Experimental study of a self-tuning algorithm for DBMS buffer pools.(database management system)

ABSTRACT

The tasks of configuring and tuning large database management systems (DBMSs) have always been both complex and time-consuming. They require knowledge of the characteristics of the system, the data, and the workload, and of the interrelationships between them. The increasing diversity of the data and the workloads handled by today's systems is making manual tuning by database administrators almost impossible. Self-tuning DBMSs, which dynamically reallocate resources in response to changes in their workload in order to maintain predefined levels of performance, are one approach to handling the tuning problem. In this paper, we apply self-tuning technology to managing the buffer pools, which are a key resource in a DBMS. Tuning the size of the buffer pools to a workload is crucial to achieving good performance. We describe a Buffer Pool Tuning Wizard that can be used by database administrators to determine effective buffer pool sizes. The wizard is based on a self-tuning algorithm called the Dynamic Reconfiguration algorithm (DRF), which uses the principle of goal-oriented resource management. It is an iterative algorithm that uses greedy heuristics to find a reallocation that benefits a target transaction class. We define and motivate the cost estimate equations used in the algorithm. We present the results of a set of experiments to investigate the performance of the algorithm.
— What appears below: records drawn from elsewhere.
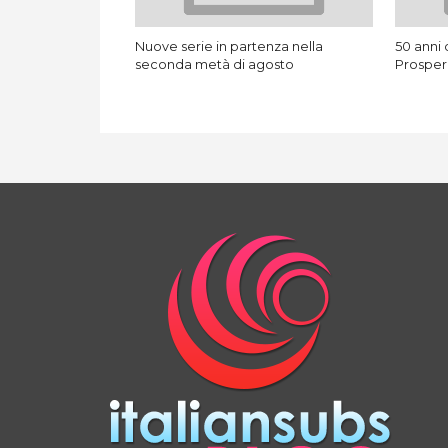
Nuove serie in partenza nella
50 anni 
seconda metà di agosto
Prosperi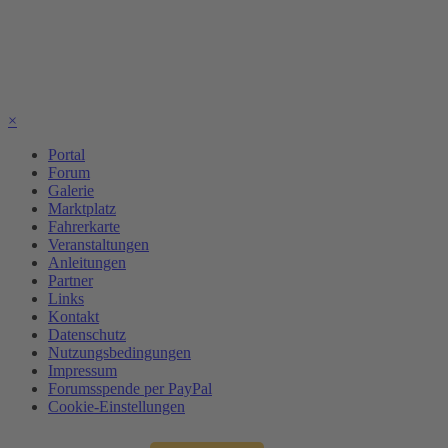
×
Portal
Forum
Galerie
Marktplatz
Fahrerkarte
Veranstaltungen
Anleitungen
Partner
Links
Kontakt
Datenschutz
Nutzungsbedingungen
Impressum
Forumsspende per PayPal
Cookie-Einstellungen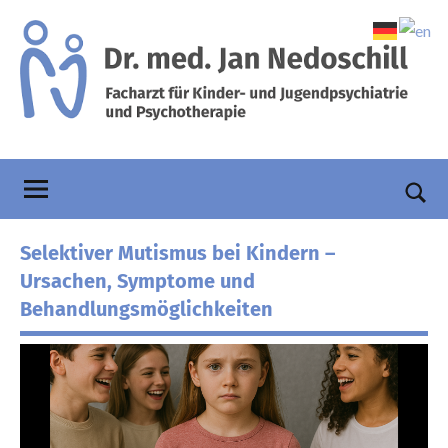
Zum
Inhalt
springen
Praxis
Facharzt
für
Dr.
Kinder-
und
Nedoschill
Such
Jugendpsychiatrie
öffn
Selektiver Mutismus bei Kindern –
und
Psychotherapie
Ursachen, Symptome und
Behandlungsmöglichkeiten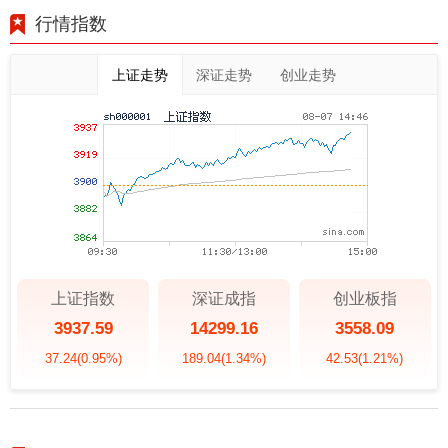
行情指数
上证走势
深证走势
创业走势
上证指数
深证成指
创业板指
3937.59
14299.16
3558.09
37.24
(0.95%)
189.04
(1.34%)
42.53
(1.21%)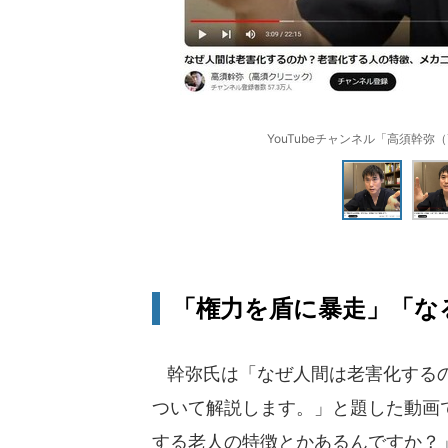
YouTubeチャンネル「高須幹弥
「権力を盾に暴走」「な
幹弥氏は「なぜ人間は老害化するの
ついて解説します。」と題した動画
する老人の特徴とかあるんですか？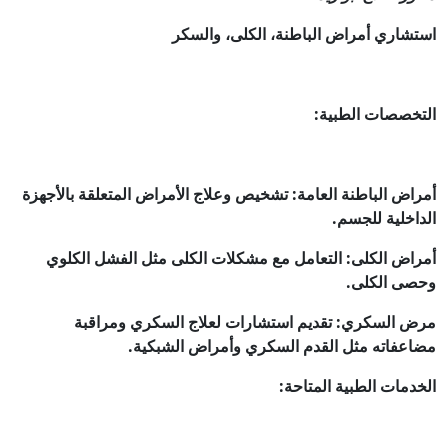
شاري أمراض الباطنة، الكلى، والسكر
خصصات الطبية:
اض الباطنة العامة: تشخيص وعلاج الأمراض المتعلقة بالأجهزة
اخلية للجسم.
اض الكلى: التعامل مع مشكلات الكلى مثل الفشل الكلوي
ى الكلى.
 السكري: تقديم استشارات لعلاج السكري ومراقبة
عفاته مثل القدم السكري وأمراض الشبكية.
دمات الطبية المتاحة: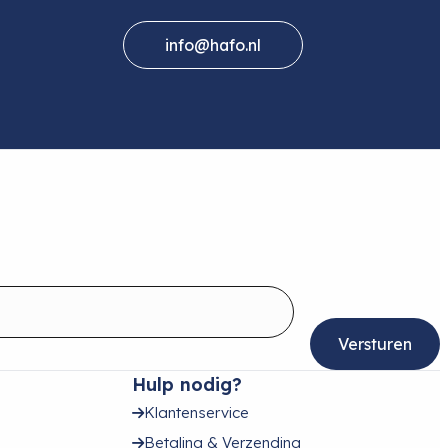
info@hafo.nl
Hulp nodig?
Klantenservice
Betaling & Verzending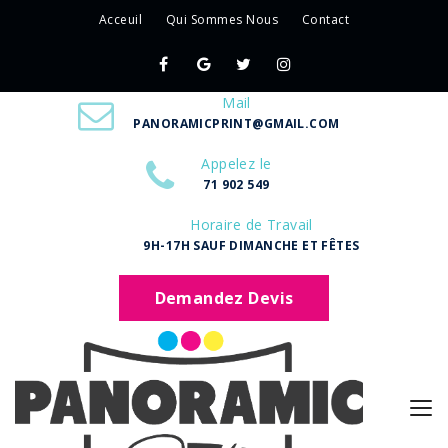
Acceuil
Qui Sommes Nous
Contact
Mail
PANORAMICPRINT@GMAIL.COM
Appelez le
71 902 549
Horaire de Travail
9H-17H SAUF DIMANCHE ET FÊTES
Demandez Devis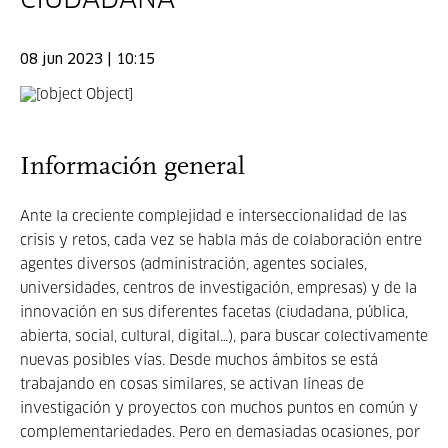
CIUDADANA
08 jun 2023 | 10:15
Información general
Ante la creciente complejidad e interseccionalidad de las
crisis y retos, cada vez se habla más de colaboración entre
agentes diversos (administración, agentes sociales,
universidades, centros de investigación, empresas) y de la
innovación en sus diferentes facetas (ciudadana, pública,
abierta, social, cultural, digital…), para buscar colectivamente
nuevas posibles vías. Desde muchos ámbitos se está
trabajando en cosas similares, se activan líneas de
investigación y proyectos con muchos puntos en común y
complementariedades. Pero en demasiadas ocasiones, por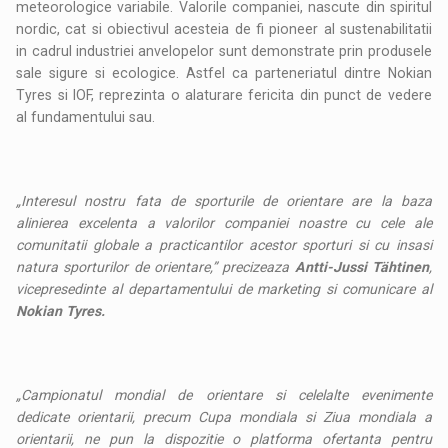
meteorologice variabile. Valorile companiei, nascute din spiritul
nordic, cat si obiectivul acesteia de fi pioneer al sustenabilitatii
in cadrul industriei anvelopelor sunt demonstrate prin produsele
sale sigure si ecologice. Astfel ca parteneriatul dintre Nokian
Tyres si IOF, reprezinta o alaturare fericita din punct de vedere
al fundamentului sau.
„Interesul nostru fata de sporturile de orientare are la baza
alinierea excelenta a valorilor companiei noastre cu cele ale
comunitatii globale a practicantilor acestor sporturi si cu insasi
natura sporturilor de orientare,” precizeaza
Antti-Jussi Tähtinen
,
vicepresedinte al departamentului de marketing si comunicare al
Nokian Tyres.
„Campionatul mondial de orientare si celelalte evenimente
dedicate orientarii, precum Cupa mondiala si Ziua mondiala a
orientarii, ne pun la dispozitie o platforma ofertanta pentru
Keywords: buffer management; database systems performance; resource management; self-tuning database management systems

INTRODUCTION

As database management systems (DBMSs) continue to expand into new application areas, the complexity of the systems and the diversity of database workloads are increasing. In addition to the "classic" relational DBMS workload consisting of short transactions running concurrently, we can now see workloads containing nontraditional data types, such as image, audio, and video, and more complex query processing requirements, such as rules, recursion, and user-defined functions. The workloads may also exhibit very bursty resource demands; for example, a multimedia application could issue a series of conventional SQL queries followed by a request to retrieve a video clip from the database. As a result of the increasing complexity and workload diversity, DBMSs will have to deal with a wider range of resource demands and execution times in the future.
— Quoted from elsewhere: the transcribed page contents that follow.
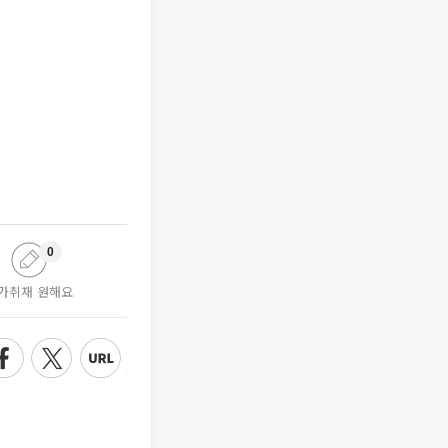
0
가취재 원해요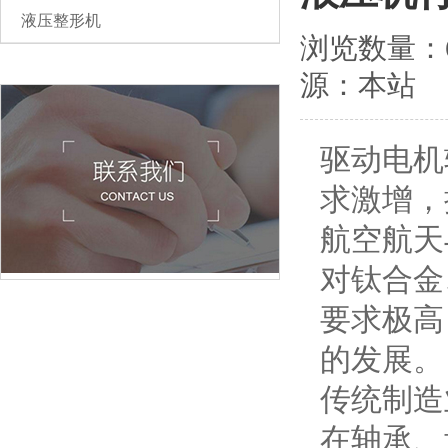
液压整形机
浏览数量：65
源：本站
驱动电机
求激增，
航空航天
对钛合金
要求极高
的发展。
传统制造
在轴承、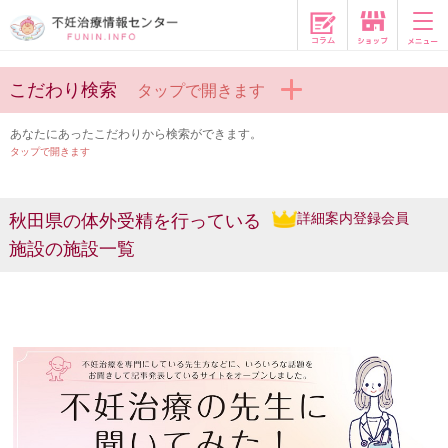
コラム
こだわり検索
タップで開きます
あなたにあったこだわりから検索ができます。
タップで開きます
詳細案内登録会員
秋田県の体外受精を行っている
施設の施設一覧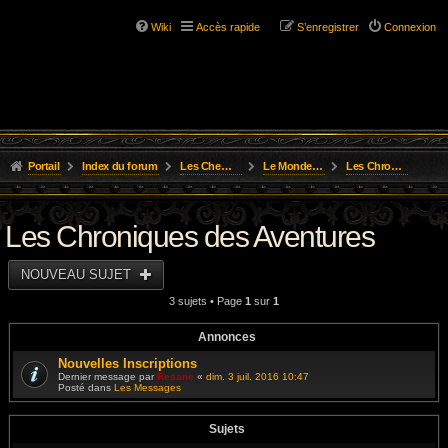
Wiki
Accès rapide
S’enregistrer
Connexion
Portail
Index du forum
Les Chemins de L'Aventure
Le Monde de Golarion
Les Chroniques des Aventures
Les Chroniques des Aventures
NOUVEAU SUJET
3 sujets • Page
1
sur
1
Annonces
Nouvelles Inscriptions
Dernier message par
Resane
«
dim. 3 juil. 2016 10:47
Posté dans
Les Messages
Sujets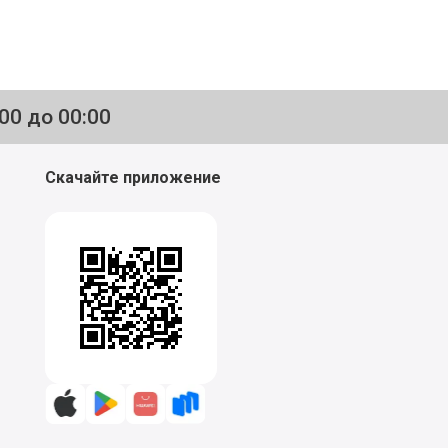
:00 до 00:00
Скачайте приложение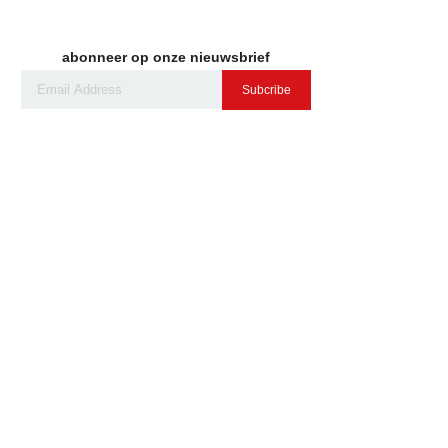
abonneer op onze nieuwsbrief
Subcribe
The tasks of configuring and tuning a DBMS, which are primarily manual exercises, are necessary to ensure acceptable performance. They require knowledge of the characteristics of the system, the data, the workload, and of the interrelationships between them. The increasing complexity of DBMSs and their workloads means that manually managing the performance of a DBMS via direct adjustment of low-level system parameters is becoming impractical.
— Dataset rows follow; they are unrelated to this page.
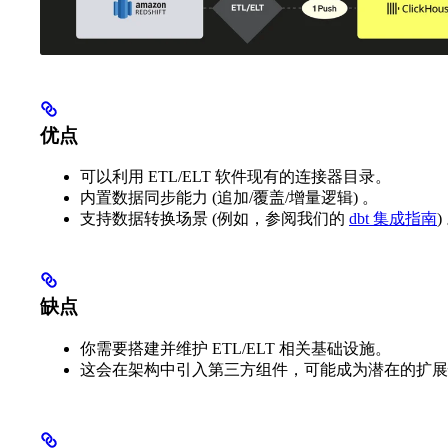
优点
可以利用 ETL/ELT 软件现有的连接器目录。
内置数据同步能力 (追加/覆盖/增量逻辑) 。
支持数据转换场景 (例如，参阅我们的
dbt 集成指南
)
缺点
你需要搭建并维护 ETL/ELT 相关基础设施。
这会在架构中引入第三方组件，可能成为潜在的扩展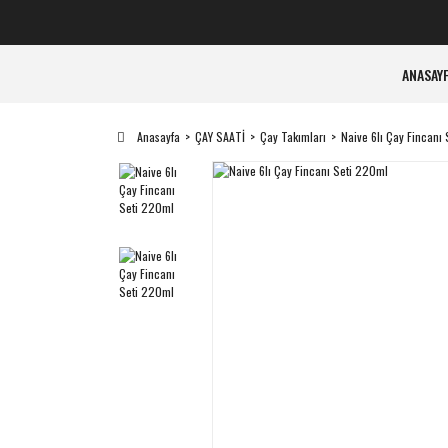
ANASAY
Anasayfa
ÇAY SAATİ
Çay Takımları
Naive 6lı Çay Fincanı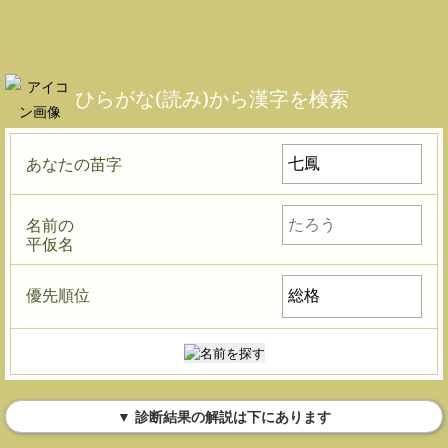
ひらがな(読み)から漢字を検索
あなたの苗字
名前の
平仮名
優先順位
▼ 診断結果の解説は下にあります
A self-tuning DBMS is one approach to solving this management problem (Weikum, Moenkeberg, Hasse & Zabback, 2002). A self-tuning system is able to automatically reallocate its resources to maintain acceptable performance in the face of changing conditions and so takes some, or all, of the responsibility for tuning away from the database administrator (DBA). Self-tuning and adaptive techniques have been applied to several aspects of the management problem, including index selection (Chaudhuri et al., 1999; Schiefer & Valentin, 1999), materialized view selection (Agrawal, Chaudhuri & Narasayya, 2000), distributed join optimization (Arcangeli, Hameurlain, Migeon & Morvan, 2004; Khan, McLeod & Shahabi, 2001), and memory management (Brown, Carey & Livny, 1993, 1996; Chung et al., 1995; Sinnwell & Konig, 1999). Chaudhuri and Weikum (2000) cite the need for self-tuning systems as an important reason to rethink current DBMS architectures.